She’s almost to the door when I realize that I suddenly can’t agree to this. To any of it.

Need to beat her to those soldiers.

I call on my magic, and it rises within me as though I’d been using it all along. For years I rejected it, but even after all that time it hadn’t forsaken me.

I have no idea how to handle my power, but it doesn’t seem to matter. All I have to do is will myself to stop my mother, and my magic responds.

One moment, I’m a man, and in the next, skin, bone, and muscle bleed away. All that’s left of me is conscious thought. In an instant I’m one with the darkness.

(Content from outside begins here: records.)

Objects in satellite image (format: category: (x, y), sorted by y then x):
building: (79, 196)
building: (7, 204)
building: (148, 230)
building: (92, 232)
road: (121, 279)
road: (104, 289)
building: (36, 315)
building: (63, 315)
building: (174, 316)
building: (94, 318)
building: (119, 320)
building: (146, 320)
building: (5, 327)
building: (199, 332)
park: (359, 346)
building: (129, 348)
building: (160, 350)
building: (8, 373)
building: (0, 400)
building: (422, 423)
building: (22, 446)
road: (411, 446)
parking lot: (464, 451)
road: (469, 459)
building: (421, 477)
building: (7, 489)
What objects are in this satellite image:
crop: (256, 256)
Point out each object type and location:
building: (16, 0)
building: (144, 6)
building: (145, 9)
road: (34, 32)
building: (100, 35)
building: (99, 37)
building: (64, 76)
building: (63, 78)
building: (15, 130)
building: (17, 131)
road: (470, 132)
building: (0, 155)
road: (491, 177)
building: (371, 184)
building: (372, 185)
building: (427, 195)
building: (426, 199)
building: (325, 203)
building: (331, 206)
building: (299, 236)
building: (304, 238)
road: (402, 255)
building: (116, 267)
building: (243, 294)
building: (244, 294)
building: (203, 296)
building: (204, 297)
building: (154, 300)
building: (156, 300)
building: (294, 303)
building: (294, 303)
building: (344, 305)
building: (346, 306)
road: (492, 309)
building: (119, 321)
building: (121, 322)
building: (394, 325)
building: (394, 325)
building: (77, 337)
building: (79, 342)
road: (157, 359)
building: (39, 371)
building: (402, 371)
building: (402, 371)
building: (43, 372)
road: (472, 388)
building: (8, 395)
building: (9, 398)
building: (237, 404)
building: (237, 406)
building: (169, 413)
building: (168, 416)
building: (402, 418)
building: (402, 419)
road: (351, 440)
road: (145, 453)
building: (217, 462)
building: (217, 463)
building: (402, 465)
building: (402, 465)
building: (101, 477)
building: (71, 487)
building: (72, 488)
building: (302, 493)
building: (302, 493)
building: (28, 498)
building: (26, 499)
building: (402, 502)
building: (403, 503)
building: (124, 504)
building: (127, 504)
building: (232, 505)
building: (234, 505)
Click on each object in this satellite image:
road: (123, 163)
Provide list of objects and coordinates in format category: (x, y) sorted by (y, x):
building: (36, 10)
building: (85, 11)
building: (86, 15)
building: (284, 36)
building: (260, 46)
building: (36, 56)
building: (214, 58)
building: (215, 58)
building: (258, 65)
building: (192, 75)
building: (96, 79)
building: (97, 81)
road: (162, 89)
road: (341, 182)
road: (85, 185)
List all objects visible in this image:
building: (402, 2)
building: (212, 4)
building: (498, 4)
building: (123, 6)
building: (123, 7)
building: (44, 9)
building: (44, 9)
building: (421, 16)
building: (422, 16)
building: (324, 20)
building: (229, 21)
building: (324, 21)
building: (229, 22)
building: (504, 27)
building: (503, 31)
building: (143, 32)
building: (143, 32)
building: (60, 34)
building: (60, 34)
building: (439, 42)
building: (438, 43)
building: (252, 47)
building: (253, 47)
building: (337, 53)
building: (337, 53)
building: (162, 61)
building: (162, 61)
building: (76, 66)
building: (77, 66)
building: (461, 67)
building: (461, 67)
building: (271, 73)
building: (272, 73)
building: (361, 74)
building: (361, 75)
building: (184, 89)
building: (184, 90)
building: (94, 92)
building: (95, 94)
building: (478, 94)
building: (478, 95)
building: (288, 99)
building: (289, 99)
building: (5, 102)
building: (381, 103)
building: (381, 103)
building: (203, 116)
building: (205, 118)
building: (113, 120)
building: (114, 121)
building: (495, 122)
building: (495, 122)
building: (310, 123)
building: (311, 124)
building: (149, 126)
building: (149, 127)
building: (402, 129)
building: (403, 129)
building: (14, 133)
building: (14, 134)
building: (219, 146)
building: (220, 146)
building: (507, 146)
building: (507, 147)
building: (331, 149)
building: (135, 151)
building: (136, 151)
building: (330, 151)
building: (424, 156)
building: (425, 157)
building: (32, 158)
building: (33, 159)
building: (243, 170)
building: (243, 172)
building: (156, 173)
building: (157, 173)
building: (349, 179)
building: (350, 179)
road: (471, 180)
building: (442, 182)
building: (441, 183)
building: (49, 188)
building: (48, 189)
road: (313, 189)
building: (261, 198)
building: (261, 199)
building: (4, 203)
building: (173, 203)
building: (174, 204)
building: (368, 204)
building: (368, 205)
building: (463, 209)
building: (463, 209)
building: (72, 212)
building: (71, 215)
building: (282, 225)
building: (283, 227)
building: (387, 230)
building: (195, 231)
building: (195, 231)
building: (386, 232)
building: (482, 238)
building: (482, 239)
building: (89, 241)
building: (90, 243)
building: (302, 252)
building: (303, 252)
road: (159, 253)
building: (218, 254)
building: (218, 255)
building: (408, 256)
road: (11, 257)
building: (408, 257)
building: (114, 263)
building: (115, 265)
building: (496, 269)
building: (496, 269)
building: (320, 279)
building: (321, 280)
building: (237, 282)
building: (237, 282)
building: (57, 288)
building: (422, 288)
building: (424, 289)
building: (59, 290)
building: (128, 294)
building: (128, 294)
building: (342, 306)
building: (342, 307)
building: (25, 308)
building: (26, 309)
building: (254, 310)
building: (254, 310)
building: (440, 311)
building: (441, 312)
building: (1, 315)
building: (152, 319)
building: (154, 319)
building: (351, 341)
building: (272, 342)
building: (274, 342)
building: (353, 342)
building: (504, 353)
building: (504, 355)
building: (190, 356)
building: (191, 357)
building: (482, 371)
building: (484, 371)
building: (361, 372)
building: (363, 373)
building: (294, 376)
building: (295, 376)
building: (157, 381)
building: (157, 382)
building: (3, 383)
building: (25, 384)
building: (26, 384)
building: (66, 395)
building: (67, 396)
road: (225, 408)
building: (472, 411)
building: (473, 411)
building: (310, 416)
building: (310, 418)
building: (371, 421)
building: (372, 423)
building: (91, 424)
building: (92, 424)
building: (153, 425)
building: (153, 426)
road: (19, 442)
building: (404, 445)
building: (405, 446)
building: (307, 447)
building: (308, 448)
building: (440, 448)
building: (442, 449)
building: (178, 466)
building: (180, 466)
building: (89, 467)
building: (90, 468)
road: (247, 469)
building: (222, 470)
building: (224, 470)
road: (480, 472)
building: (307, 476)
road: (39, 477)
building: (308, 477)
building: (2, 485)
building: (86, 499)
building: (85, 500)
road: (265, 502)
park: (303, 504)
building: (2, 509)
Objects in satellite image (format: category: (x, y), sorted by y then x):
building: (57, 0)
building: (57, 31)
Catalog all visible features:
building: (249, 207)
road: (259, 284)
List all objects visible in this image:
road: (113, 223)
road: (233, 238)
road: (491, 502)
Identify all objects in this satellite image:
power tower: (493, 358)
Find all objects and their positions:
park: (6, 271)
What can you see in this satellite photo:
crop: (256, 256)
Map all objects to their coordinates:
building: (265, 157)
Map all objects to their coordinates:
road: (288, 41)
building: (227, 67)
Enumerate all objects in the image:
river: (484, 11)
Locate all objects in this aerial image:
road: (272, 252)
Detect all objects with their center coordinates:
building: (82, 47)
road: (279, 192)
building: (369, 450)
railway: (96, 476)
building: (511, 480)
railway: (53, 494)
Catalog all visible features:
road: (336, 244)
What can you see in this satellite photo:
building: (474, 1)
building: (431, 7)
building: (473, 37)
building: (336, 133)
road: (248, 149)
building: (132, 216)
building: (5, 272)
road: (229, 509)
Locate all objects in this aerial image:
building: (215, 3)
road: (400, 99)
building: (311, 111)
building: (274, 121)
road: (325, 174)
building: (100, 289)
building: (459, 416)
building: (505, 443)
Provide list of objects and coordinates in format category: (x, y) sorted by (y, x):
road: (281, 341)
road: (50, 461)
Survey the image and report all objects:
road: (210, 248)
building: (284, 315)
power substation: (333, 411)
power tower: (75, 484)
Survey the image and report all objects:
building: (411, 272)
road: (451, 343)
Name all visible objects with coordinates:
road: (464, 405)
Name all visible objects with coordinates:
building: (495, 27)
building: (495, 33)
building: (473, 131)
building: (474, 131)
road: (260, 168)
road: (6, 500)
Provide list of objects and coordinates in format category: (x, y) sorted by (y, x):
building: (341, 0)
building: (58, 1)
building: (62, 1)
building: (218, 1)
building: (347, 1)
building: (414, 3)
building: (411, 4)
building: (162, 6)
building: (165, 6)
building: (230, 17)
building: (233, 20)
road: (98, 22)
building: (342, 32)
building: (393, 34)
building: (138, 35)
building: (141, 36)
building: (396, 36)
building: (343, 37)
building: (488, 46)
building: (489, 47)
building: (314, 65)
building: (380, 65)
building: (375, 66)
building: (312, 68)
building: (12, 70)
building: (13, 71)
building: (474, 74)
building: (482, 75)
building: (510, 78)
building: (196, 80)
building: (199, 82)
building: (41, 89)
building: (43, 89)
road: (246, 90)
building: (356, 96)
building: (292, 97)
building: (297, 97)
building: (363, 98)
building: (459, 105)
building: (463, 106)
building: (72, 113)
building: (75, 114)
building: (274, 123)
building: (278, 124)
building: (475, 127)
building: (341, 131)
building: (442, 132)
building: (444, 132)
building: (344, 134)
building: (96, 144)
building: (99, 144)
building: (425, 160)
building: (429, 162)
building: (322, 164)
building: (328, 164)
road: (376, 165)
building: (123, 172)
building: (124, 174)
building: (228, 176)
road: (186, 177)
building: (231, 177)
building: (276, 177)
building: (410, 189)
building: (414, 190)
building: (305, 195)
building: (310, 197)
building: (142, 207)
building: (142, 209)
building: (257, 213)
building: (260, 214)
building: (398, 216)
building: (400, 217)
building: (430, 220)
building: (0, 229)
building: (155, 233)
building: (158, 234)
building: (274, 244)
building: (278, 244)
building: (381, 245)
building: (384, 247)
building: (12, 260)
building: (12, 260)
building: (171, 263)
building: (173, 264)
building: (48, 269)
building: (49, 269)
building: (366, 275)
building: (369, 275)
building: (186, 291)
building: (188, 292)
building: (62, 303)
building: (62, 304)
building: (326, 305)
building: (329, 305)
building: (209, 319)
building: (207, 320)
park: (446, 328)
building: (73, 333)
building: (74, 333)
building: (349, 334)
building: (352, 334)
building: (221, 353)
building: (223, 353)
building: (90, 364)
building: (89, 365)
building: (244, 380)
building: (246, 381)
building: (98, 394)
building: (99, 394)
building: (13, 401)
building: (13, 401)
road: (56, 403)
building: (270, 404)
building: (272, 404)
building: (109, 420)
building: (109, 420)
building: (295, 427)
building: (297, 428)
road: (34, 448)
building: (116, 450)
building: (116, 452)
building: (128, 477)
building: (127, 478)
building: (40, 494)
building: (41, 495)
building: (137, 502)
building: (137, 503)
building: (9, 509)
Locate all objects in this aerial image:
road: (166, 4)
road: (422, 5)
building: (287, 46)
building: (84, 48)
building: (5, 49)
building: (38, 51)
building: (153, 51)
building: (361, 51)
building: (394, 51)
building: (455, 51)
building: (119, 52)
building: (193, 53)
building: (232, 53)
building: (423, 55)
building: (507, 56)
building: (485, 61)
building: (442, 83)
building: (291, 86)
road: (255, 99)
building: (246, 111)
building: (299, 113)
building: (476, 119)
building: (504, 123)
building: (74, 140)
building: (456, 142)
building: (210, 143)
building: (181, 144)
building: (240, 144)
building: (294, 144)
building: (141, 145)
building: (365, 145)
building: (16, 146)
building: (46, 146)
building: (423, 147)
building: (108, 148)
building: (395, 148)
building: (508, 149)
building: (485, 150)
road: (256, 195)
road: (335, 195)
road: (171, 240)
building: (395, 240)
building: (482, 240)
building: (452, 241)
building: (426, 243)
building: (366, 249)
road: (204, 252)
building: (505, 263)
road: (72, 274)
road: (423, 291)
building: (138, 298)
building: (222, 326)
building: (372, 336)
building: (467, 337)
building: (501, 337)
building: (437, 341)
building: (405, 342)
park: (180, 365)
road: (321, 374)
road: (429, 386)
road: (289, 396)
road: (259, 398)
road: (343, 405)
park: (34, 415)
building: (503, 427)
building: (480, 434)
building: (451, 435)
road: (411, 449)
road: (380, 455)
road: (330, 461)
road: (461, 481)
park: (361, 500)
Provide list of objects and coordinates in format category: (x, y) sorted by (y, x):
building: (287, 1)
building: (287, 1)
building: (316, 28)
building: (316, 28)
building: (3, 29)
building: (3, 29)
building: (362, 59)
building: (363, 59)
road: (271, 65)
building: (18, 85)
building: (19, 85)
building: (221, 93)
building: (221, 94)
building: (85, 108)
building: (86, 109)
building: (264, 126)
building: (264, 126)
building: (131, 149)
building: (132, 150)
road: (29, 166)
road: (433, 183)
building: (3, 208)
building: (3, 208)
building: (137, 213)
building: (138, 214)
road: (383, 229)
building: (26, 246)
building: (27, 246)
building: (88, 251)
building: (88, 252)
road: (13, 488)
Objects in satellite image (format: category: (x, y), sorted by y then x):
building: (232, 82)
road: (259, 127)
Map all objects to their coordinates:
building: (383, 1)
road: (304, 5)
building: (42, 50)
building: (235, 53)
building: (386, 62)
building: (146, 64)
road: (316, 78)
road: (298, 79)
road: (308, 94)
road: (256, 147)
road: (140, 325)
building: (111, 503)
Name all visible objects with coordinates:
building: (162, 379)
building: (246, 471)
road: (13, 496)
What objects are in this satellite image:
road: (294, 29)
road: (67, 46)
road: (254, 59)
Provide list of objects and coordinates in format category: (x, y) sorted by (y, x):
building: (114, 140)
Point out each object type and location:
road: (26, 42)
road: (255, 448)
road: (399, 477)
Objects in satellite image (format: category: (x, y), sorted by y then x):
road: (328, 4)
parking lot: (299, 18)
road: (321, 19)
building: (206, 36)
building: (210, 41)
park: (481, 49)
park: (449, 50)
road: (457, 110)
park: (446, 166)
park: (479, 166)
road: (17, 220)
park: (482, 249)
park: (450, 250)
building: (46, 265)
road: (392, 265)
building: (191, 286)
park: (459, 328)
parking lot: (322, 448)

I move across the room, and I don’t even have time to feel wonder or fright that I can do this—that I can become the night—before I reappear between my mother and the door out, my body forming into that of a man once more.

Her eyes widen as she takes me in.

“I’m sorry,” I say, my hand going to the doorknob. In the distance I can hear the clomp of soldiers’ boots growing louder, “but you didn’t raise a coward.”

Before she has a chance to react, I open the door and slip out.

Bar the door.

Once again my power rises to accommodate me, and the door slams closed, sealing shut behind me.

I almost laugh at how easy it is to use my magic. So much easier than containing it like I’ve always had to do.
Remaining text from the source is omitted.